_Instruções do exercício_:
**A)** No texto sobre as curandeiras, de que planta era feita a cruz que se colocava junto à cabeça da pessoa na cura do "mau-olhado"?
**B)** Reproduza o trecho do texto sobre as curandeiras que vai de "Na minha infância, era" até "fim da vida.".

_Texto fornecido_:
Eram sobretudo mulheres. Mulheres que tinham poderes quase sobrenaturais.
Na minha infância, era comum por vezes ouvir falar delas. Cheguei inclusivamente a presenciar algumas das suas “curas”. Eram chamadas ou procuradas para tentar resolver diversos males.
Para os mais pequenos, como eu, essas mulheres misteriosas tinham um poder quase mágico: afastar medos e resolver males inexplicáveis. Muitas já eram idosas, vestiam-se de preto com lenço também preto na cabeça, geralmente por causa da viuvez, pois, na época, as viúvas mantinham o luto durante anos, algumas até ao fim da vida.
As curandeiras eram procuradas para tentar resolver uma série de problemas, desde doenças misteriosas ao “mau-olhado”.
Não curavam apenas pessoas, mas também animais. Dizia-se que conseguiam livrar porcos e vacas de “males invisíveis” que os deixavam abatidos. Neste particular nos palheiros ou nos chiqueiros, aproximavam-se dos animais e faziam o seu “trabalho”. Quanto às pessoas, eram requisitadas para tanta coisa. Tinham um jeito peculiar de tratar entorses. Quando alguém por algum motivo sofria uma entorse, a curandeira era chamada para ajudar a resolver o problema. Para além da massagem, também associavam uma reza a que chamavam “curar de aberto”. Manipulavam a zona afetada com as mãos, enquanto murmuravam palavras ou rezas que quase não se percebia o que diziam. Os resultados, segundo quem as procurava, eram surpreendentes.
Em Santana, desempenhavam um papel especial no cuidado pós-parto. As mães recorriam a elas para receber massagens abdominais que ajudavam o útero a voltar ao lugar. Também eram chamadas para tratar as crianças e os adultos de problemas comuns, como “bucho virado” (barriga inchada), falta de apetite ou dores abdominais. Estas massagens não só aliviavam os sintomas como traziam conforto e bem-estar.
A cura para o “mau-olhado” era uma das práticas mais procuradas. As curandeiras utilizavam uma cruz de alecrim, que colocavam junto à cabeça da pessoa, enquanto recitavam orações. Por vezes, queimavam a cruz, espalhando o cheiro do alecrim queimado pela casa, como forma de proteção. Era um ritual de gestos e de fé que muitos acreditavam ser eficaz.
Naquele tempo, em que os médicos e os cuidados de saúde estavam longe e os recursos eram escassos, as curandeiras eram a solução para muitos males. Não se tratava apenas de aliviar sintomas, mas também de oferecer conforto emocional e espiritual. Eram um elo entre o corpo e o espírito, devolvendo a quem as procurava uma sensação de segurança que a ciência, na sua frieza, não conseguia proporcionar.
Nesta abordagem não estou a confundir “bruxaria” com este tipo de tratamento popular. A “bruxaria” que suponho que ainda existe, até tinha outro tipo de conotação que não propriamente a de resolver pequenos problemas de saúde.
Hoje, essas histórias quase que pertencem ao passado, a um tempo em que o inexplicável tinha tanto poder quanto a medicina moderna. Mais do que tratar o corpo, as curandeiras cuidavam da alma, deixando-nos uma lição preciosa: por vezes, o que mais precisamos não é de uma receita, mas de algum conforto emocional que ajuda a aliviar sofrimentos.

_Dados em bruto_:
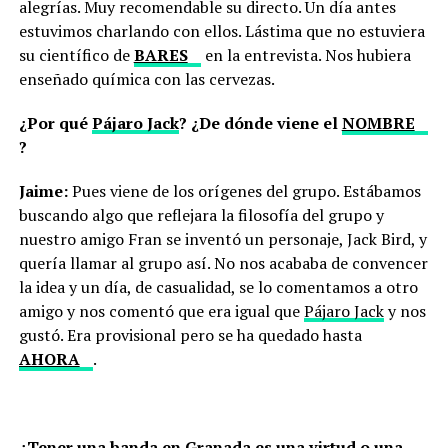
alegrías. Muy recomendable su directo. Un día antes
estuvimos charlando con ellos. Lástima que no estuviera
su científico de
BARES
en la entrevista. Nos hubiera
enseñado química con las cervezas.
¿Por qué
Pájaro Jack
? ¿De dónde viene el
NOMBRE
?
Jaime:
Pues viene de los orígenes del grupo. Estábamos
buscando algo que reflejara la filosofía del grupo y
nuestro amigo Fran se inventó un personaje, Jack Bird, y
quería llamar al grupo así. No nos acababa de convencer
la idea y un día, de casualidad, se lo comentamos a otro
amigo y nos comentó que era igual que
Pájaro Jack
y nos
gustó. Era provisional pero se ha quedado hasta
AHORA
.
¿Tener una banda en Granada es una virtud o una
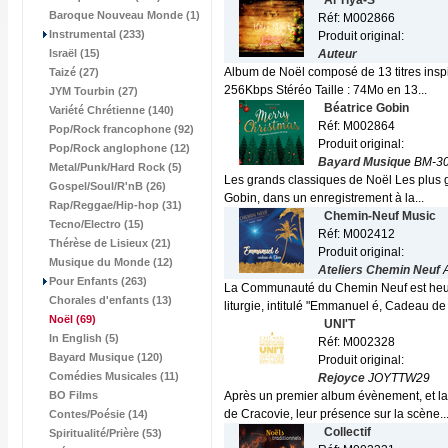
Al'Tiya-S
Baroque Nouveau Monde (1)
Réf: M002866
Instrumental (233)
Produit original:
Israël (15)
Auteur
Album de Noël composé de 13 titres inspir
Taizé (27)
256Kbps Stéréo Taille : 74Mo en 13...
JYM Tourbin (27)
Béatrice Gobin
Variété Chrétienne (140)
Réf: M002864
Pop/Rock francophone (92)
Produit original:
Pop/Rock anglophone (12)
Bayard Musique
BM-30
Metal/Punk/Hard Rock (5)
Les grands classiques de Noël Les plus gr
Gospel/Soul/R'nB (26)
Gobin, dans un enregistrement à la...
Rap/Reggae/Hip-hop (31)
Chemin-Neuf Music
Tecno/Electro (15)
Réf: M002412
Thérèse de Lisieux (21)
Produit original:
Musique du Monde (12)
Ateliers Chemin Neuf
Pour Enfants (263)
La Communauté du Chemin Neuf est heure
Chorales d'enfants (13)
liturgie, intitulé "Emmanuel é, Cadeau de 
Noël
(69)
UNI'T
In English (5)
Réf: M002328
Bayard Musique (120)
Produit original:
Comédies Musicales (11)
Rejoyce
JOYTTW29
BO Films
Après un premier album évènement, et la 
de Cracovie, leur présence sur la scène..
Contes/Poésie (14)
Collectif
Spiritualité/Prière (53)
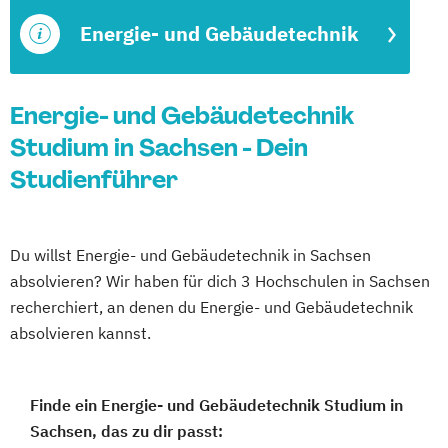
Energie- und Gebäudetechnik
Energie- und Gebäudetechnik
Studium in Sachsen - Dein
Studienführer
Du willst Energie- und Gebäudetechnik in Sachsen
absolvieren? Wir haben für dich 3 Hochschulen in Sachsen
recherchiert, an denen du Energie- und Gebäudetechnik
absolvieren kannst.
Finde ein Energie- und Gebäudetechnik Studium in
Sachsen, das zu dir passt:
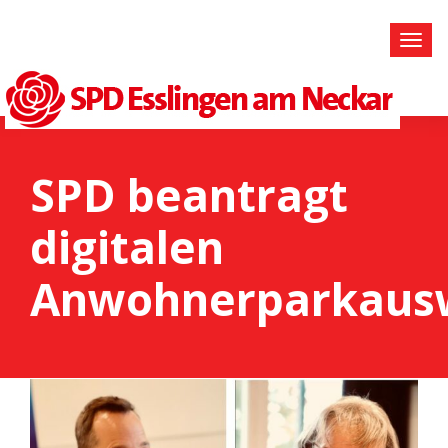
SPD beantragt
digitalen
Anwohnerparkaus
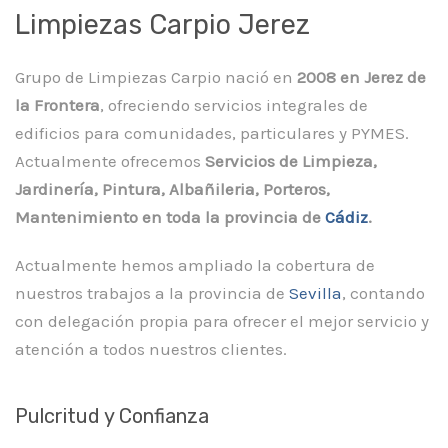
Limpiezas Carpio Jerez
Grupo de Limpiezas Carpio nació en
2008 en Jerez de
la Frontera
, ofreciendo servicios integrales de
edificios para comunidades, particulares y PYMES.
Actualmente ofrecemos
Servicios de Limpieza,
Jardinería, Pintura, Albañileria, Porteros,
Mantenimiento en toda la provincia de
Cádiz
.
Actualmente hemos ampliado la cobertura de
nuestros trabajos a la provincia de
Sevilla
, contando
con delegación propia para ofrecer el mejor servicio y
atención a todos nuestros clientes.
Pulcritud y Confianza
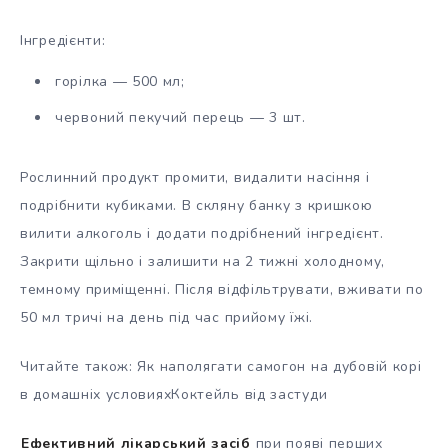
Інгредієнти:
горілка — 500 мл;
червоний пекучий перець — 3 шт.
Рослинний продукт промити, видалити насіння і
подрібнити кубиками. В скляну банку з кришкою
вилити алкоголь і додати подрібнений інгредієнт.
Закрити щільно і залишити на 2 тижні холодному,
темному приміщенні. Після відфільтрувати, вживати по
50 мл тричі на день під час прийому їжі.
Читайте також: Як наполягати самогон на дубовій корі
в домашніх условияхКоктейль від застуди
Ефективний лікарський засіб
при появі перших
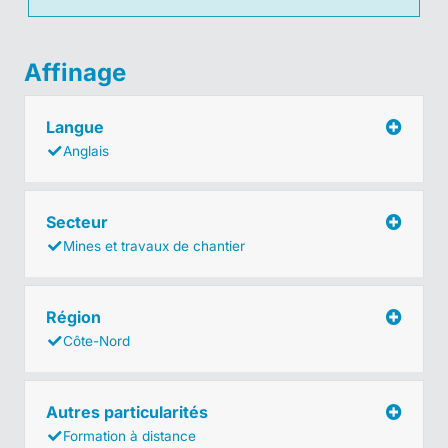
Affinage
Langue
Anglais
Secteur
Mines et travaux de chantier
Région
Côte-Nord
Autres particularités
Formation à distance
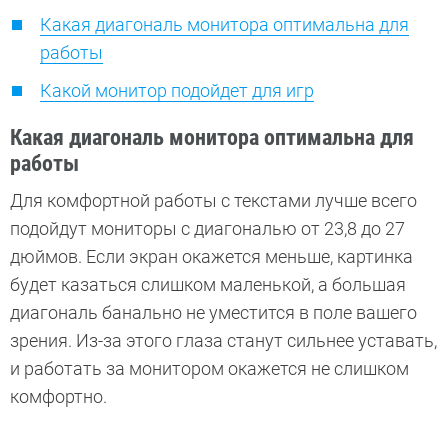
Какая диагональ монитора оптимальна для
работы
Какой монитор подойдет для игр
Какая диагональ монитора оптимальна для
работы
Для комфортной работы с текстами лучше всего
подойдут мониторы с диагональю от 23,8 до 27
дюймов. Если экран окажется меньше, картинка
будет казаться слишком маленькой, а большая
диагональ банально не уместится в поле вашего
зрения. Из-за этого глаза станут сильнее уставать,
и работать за монитором окажется не слишком
комфортно.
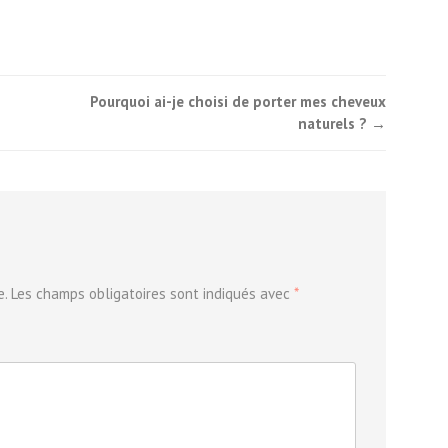
Pourquoi ai-je choisi de porter mes cheveux
naturels ?
→
e.
Les champs obligatoires sont indiqués avec
*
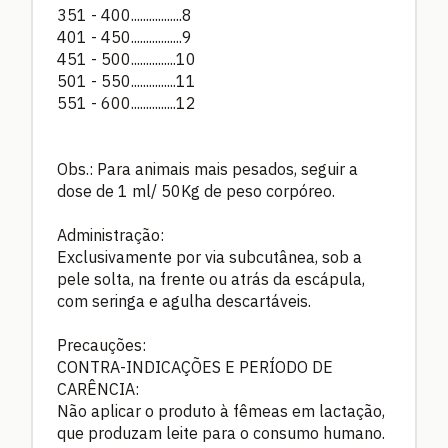
351 - 400.................8
401 - 450.................9
451 - 500...............10
501 - 550...............11
551 - 600...............12
Obs.: Para animais mais pesados, seguir a
dose de 1 ml/ 50Kg de peso corpóreo.
Administração:
Exclusivamente por via subcutânea, sob a
pele solta, na frente ou atrás da escápula,
com seringa e agulha descartáveis.
Precauções:
CONTRA-INDICAÇÕES E PERÍODO DE
CARÊNCIA:
Não aplicar o produto à fêmeas em lactação,
que produzam leite para o consumo humano.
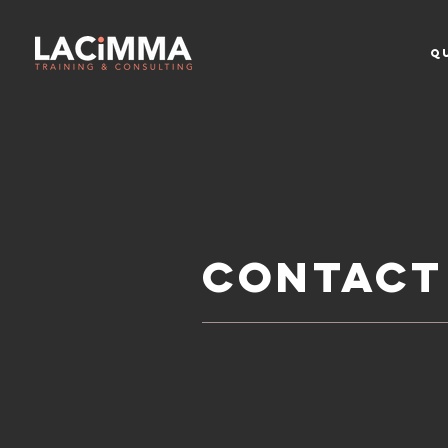
Q
Contact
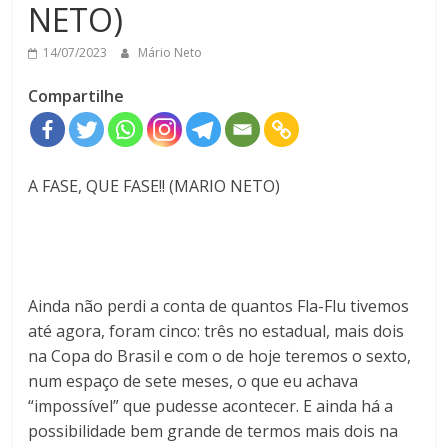
NETO)
14/07/2023
Mário Neto
Compartilhe
A FASE, QUE FASE!! (MARIO NETO)
Ainda não perdi a conta de quantos Fla-Flu tivemos
até agora, foram cinco: três no estadual, mais dois
na Copa do Brasil e com o de hoje teremos o sexto,
num espaço de sete meses, o que eu achava
“impossível” que pudesse acontecer. E ainda há a
possibilidade bem grande de termos mais dois na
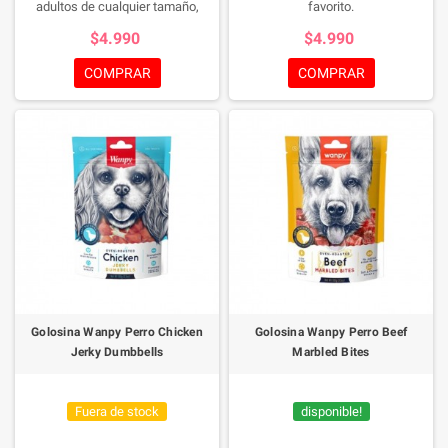
adultos de cualquier tamaño,
favorito.
contienen alta cantidad de
$4.990
$4.990
proteinas, baja en grasa,
contribuye a huesos mas fuertes .
COMPRAR
COMPRAR
Golosina Wanpy Perro Chicken
Golosina Wanpy Perro Beef
Jerky Dumbbells
Marbled Bites
Fuera de stock
disponible!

_Resultados por ordem_:
**A)** Alecrim.

**B)**
Na minha infância, era comum por vezes ouvir falar delas. Cheguei inclusivamente a presenciar algumas das suas “curas”. Eram chamadas ou procuradas para tentar resolver diversos males.
Para os mais pequenos, como eu, essas mulheres misteriosas tinham um poder quase mágico: afastar medos e resolver males inexplicáveis. Muitas já eram idosas, vestiam-se de preto com lenço também preto na cabeça, geralmente por causa da viuvez, pois, na época, as viúvas mantinham o luto durante anos, algumas até ao fim da vida.